What is expected:
Quote the entries below from the line with "index dip: (53, 71)" through the line with "pinky tip: (161, 134)", both ends included, and only those lines.

[Excerpts from a dataset]

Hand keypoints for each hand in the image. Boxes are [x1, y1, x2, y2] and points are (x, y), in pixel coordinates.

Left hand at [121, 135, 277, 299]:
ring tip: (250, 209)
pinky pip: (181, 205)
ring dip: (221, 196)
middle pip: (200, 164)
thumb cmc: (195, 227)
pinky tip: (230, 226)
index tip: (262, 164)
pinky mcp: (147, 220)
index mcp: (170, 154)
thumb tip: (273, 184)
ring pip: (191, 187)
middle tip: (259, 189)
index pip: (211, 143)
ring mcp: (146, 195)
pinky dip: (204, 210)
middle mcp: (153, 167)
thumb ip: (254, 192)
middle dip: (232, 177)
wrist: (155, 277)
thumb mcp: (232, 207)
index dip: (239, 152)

...

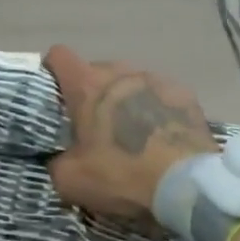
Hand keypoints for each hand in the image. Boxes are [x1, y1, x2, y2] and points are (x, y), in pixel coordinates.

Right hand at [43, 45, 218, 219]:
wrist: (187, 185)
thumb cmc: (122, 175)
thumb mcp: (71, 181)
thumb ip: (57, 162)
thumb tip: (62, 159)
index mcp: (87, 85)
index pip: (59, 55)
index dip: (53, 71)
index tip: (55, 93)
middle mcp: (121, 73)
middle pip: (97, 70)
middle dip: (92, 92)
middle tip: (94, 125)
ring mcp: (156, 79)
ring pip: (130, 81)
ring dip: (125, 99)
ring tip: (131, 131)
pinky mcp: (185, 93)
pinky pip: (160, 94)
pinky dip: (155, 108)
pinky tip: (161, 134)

Solution:
index dip: (53, 71)
index tip: (55, 93)
middle mcp: (121, 73)
middle pip: (97, 70)
middle dip: (92, 92)
middle tip: (94, 125)
ring mcp: (156, 79)
ring pip: (130, 81)
ring dip: (125, 99)
ring tip: (131, 131)
pinky mcp: (185, 93)
pinky pip: (160, 94)
pinky dip: (155, 108)
pinky tip: (161, 134)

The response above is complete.